§ ACTIVITY
All lines below containing "junction" are to be listed.

§ DATA FOR PROCESSING

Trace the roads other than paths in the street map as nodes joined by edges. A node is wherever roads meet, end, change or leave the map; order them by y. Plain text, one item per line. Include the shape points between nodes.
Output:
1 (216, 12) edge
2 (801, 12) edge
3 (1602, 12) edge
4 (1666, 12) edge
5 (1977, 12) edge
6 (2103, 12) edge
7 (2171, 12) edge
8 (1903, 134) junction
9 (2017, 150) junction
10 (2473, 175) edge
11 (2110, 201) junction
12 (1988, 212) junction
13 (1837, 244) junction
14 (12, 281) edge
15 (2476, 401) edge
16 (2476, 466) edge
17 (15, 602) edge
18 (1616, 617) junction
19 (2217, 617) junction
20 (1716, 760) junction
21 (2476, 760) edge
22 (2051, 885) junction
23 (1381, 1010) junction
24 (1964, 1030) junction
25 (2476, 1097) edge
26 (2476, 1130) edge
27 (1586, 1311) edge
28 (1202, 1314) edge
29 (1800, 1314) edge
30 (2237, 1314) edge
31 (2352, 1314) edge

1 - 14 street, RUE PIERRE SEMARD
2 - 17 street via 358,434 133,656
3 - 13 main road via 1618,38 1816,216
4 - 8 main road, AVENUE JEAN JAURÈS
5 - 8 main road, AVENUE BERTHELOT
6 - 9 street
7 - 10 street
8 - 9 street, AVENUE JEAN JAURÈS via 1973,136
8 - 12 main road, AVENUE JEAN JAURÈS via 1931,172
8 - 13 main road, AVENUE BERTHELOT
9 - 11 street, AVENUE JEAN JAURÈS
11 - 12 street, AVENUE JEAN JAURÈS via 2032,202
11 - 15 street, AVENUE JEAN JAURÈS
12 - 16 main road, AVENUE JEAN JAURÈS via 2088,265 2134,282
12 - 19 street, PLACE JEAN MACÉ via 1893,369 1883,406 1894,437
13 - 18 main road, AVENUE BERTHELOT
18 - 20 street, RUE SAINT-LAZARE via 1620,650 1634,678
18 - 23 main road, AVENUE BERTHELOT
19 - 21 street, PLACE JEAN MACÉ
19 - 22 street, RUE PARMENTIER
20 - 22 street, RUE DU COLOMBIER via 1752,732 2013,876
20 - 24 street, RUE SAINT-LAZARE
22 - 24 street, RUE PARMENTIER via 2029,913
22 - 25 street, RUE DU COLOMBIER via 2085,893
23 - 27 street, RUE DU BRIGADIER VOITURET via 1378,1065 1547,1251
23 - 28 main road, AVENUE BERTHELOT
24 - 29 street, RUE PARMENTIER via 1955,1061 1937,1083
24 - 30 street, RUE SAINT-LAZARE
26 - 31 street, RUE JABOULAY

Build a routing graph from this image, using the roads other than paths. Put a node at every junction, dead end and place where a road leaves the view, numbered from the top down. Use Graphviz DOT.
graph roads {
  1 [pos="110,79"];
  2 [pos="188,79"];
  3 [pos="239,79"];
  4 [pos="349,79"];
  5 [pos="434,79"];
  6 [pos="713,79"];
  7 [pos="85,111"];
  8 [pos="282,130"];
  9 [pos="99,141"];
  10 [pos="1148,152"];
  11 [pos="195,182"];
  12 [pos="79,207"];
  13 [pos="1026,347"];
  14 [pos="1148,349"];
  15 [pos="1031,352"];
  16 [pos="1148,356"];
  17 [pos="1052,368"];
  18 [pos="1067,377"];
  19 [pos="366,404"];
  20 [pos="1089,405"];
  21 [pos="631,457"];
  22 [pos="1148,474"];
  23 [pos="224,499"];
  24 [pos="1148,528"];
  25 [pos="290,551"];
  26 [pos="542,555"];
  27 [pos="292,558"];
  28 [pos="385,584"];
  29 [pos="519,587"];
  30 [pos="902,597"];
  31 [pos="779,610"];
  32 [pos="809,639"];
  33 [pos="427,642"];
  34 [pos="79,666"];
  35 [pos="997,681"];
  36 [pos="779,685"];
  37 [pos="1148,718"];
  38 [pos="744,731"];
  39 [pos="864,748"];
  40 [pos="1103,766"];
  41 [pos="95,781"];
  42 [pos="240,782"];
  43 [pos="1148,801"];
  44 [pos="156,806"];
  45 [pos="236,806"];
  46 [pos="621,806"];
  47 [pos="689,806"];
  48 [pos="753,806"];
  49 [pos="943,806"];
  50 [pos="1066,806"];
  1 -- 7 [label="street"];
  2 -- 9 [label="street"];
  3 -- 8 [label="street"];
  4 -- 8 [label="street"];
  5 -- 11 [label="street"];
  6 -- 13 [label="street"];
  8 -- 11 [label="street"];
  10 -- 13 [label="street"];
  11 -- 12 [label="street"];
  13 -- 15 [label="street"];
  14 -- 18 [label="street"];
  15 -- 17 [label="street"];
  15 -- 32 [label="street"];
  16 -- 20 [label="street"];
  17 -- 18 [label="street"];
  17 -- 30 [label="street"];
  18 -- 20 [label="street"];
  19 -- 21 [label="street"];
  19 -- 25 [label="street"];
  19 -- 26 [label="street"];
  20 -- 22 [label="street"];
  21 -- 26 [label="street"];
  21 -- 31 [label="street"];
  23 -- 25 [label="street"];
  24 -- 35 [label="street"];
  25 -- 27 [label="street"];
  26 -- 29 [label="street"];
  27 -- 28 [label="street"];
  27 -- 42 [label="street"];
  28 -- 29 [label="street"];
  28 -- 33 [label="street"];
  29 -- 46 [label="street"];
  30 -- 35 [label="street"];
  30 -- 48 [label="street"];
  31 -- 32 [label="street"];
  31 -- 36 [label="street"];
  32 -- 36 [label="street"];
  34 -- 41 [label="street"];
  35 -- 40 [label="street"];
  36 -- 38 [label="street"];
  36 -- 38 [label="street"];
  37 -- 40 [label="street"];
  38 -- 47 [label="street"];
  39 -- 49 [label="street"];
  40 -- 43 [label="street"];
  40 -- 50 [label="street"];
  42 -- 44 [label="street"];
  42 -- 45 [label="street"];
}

§ OUTPUT OF THE TASK
8 (1903, 134) junction
9 (2017, 150) junction
11 (2110, 201) junction
12 (1988, 212) junction
13 (1837, 244) junction
18 (1616, 617) junction
19 (2217, 617) junction
20 (1716, 760) junction
22 (2051, 885) junction
23 (1381, 1010) junction
24 (1964, 1030) junction
Build a routing graph from this image, using the roads other than paths. Put a node at every junction, dead end and place where a road leaves the view, numbered from the top down. Use Graphviz DOT.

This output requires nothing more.